The area's agropole programme was launched on Saturday May 11 with a yearly target of 1,814 metric tones.
Government and a confederation of fish farmers in Bankim, Mayo Banyo Division of the Adamawa Region, SOCOPAM, have put together FCFA 530 million to step up fish production in the area from the current 453.6 metric tones per annum to 1,814 metric tones as well as boost its local processing and marketing. This is through the agropole programme that officially went underway in Bankim Subdivision on Saturday May 11.
The government's share of the funding to the tune of FCFA 225 million comprises fishing equipment to the farmers, the construction of a young fish centre, a wharf for the sale of fish, a borehole at Biamo fishing village, some 11 km from Bankim town and a market in Bankim. There is also the rehabilitation of a cool store, a 500-m electric network, the rehabilitation of an 11-km access road from Bankim to Biamo, capacity building as well as the introduction of cage fish rearing at the Mapé dam. Meanwhile, the fish producers raised their counterpart funding of FCFA 305 million thanks to a local-based credit union, Rural Investment Credit.
Speaking during the launching ceremony, the National Coordinator of Agropole, Jean Claude Medou, said with the programme, Bankim fishermen could harvest 150 metric tones per month from artisanal fishing as well as 226 metric tones per quarter from commercial aquaculture.
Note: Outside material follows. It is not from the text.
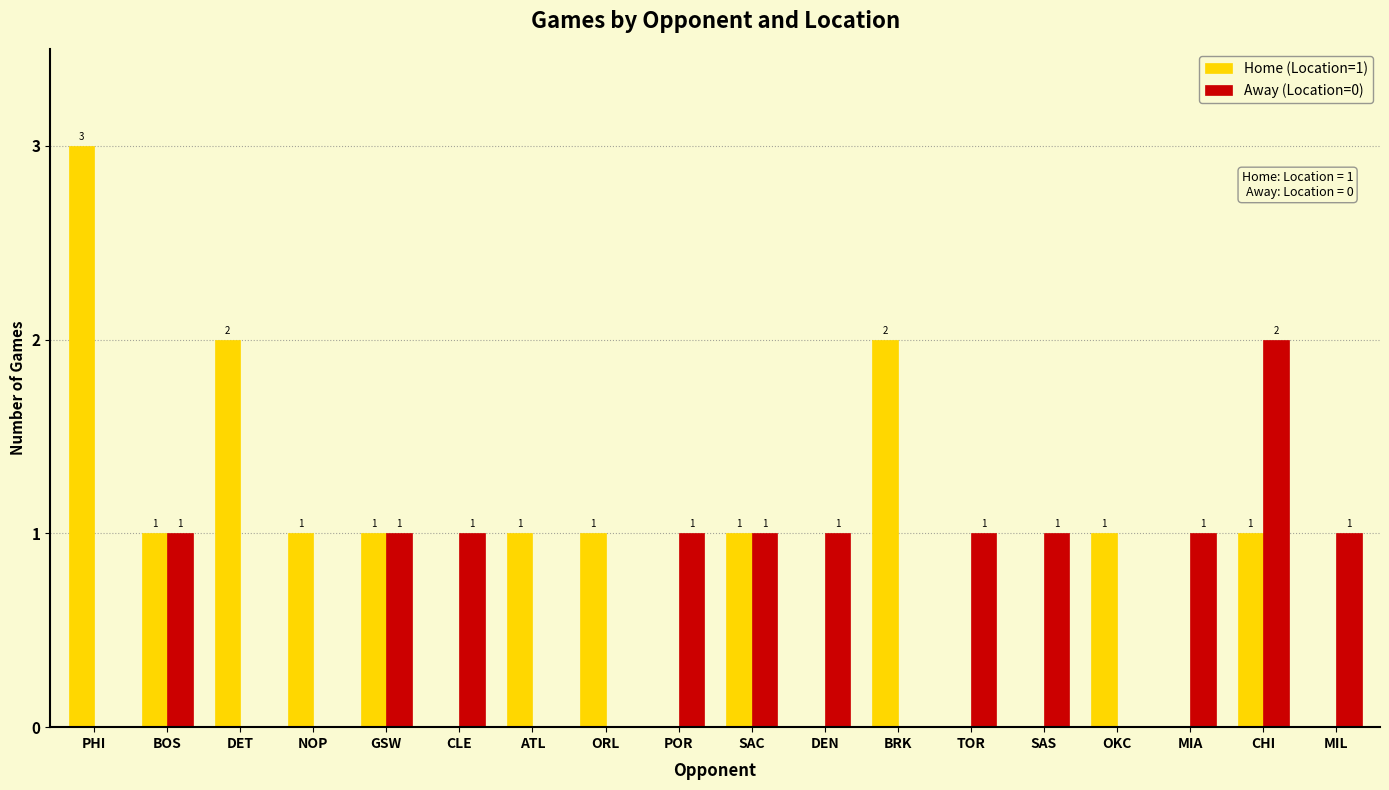

Count the Away (Location=0) values in the range 0 to 1.

17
He noted that the State crafted the Agropole programme to bridge the demand/supply gap of agro-food, vegetal and forest products in the country. The State, Mr Medou said, imports about 170,000 metric tones of fish yearly amounting to FCFA 15 billion.
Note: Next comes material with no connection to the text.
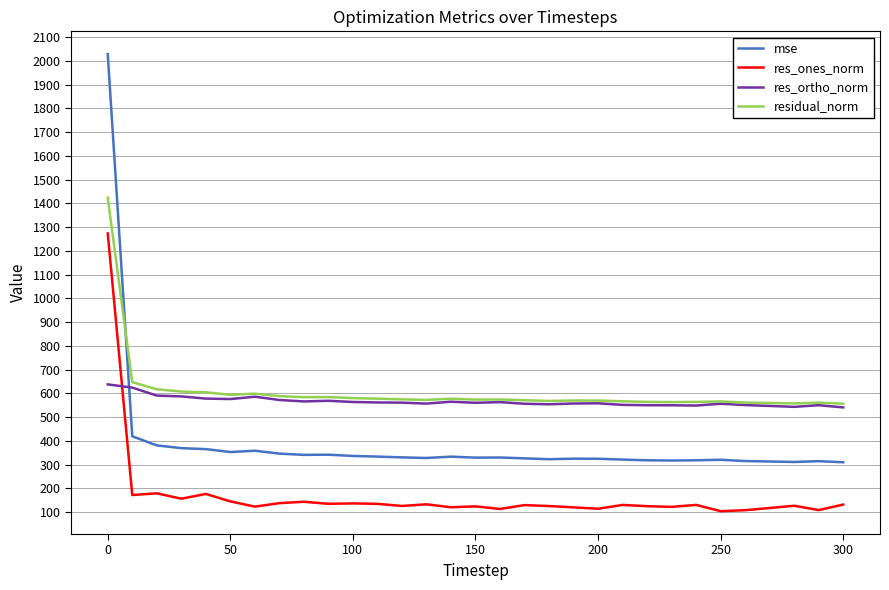

True or false: residual_norm and mse cross at least once.

True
The Divisional Officer for Mayo Banyo Division, Boyomo Donatien, who chaired the ceremony said fish farming constitutes one of the mainstays of the people of Bankim and assisting them to boost production, processing and sale, as government has done through the agropole programme, was synonymous with improving their livelihoods and the area's socio-economic development. "The agropole programme in Bankim will not only transform the Subdivision and the entire Mayo Banyo Division given that we will multiply by four the actual fish production but will also boost youth employment in the area," he said.
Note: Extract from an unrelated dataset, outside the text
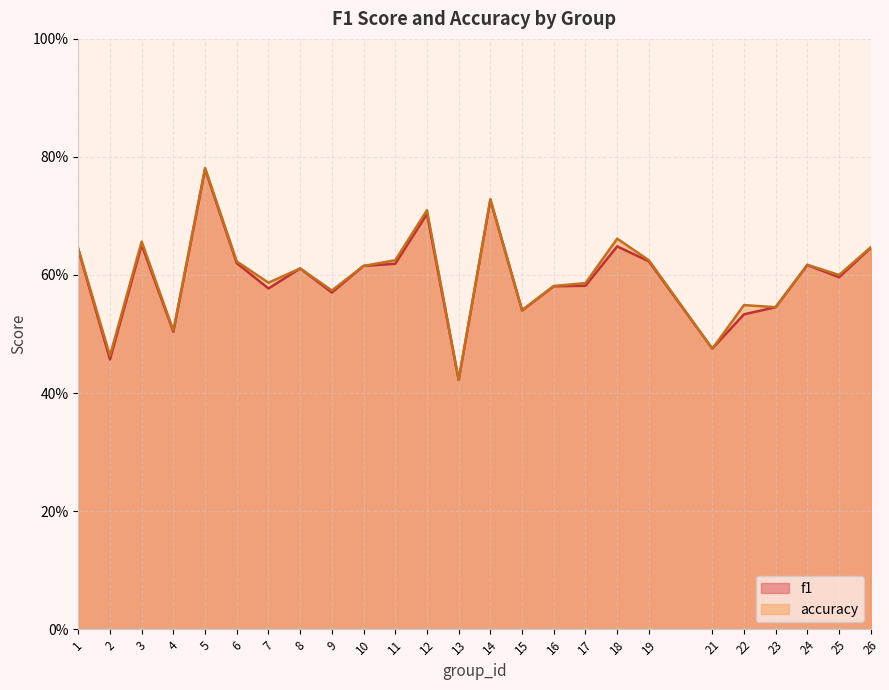

What is the average value of the f1 series?

0.6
A view corroborated by other speakers like the Mayor of Bankim, Djowe Philippe and the Secretary General of the federation of Bankim fish farmers, Wahoum Bruno Guillaume who both saw in the agropole programme a new dawn for the locality's over 10,000 fishermen from diverse nationalities who comb the over 3.3 billion cubic metrics of water of the Mbam and Mapé rivers to harvest fish for the thousand buyers from the West, North West, Centre and Adamawa regions as well as from neighbouring countries like Nigeria.
According to the modus operandi of the Agropole programme, the State support comes only when the beneficiary organ has mobilised its own counterpart funding. So far, the programme has been launched in Bomono; Littoral, Kribi; South and now Bankim; Adamawa Regions.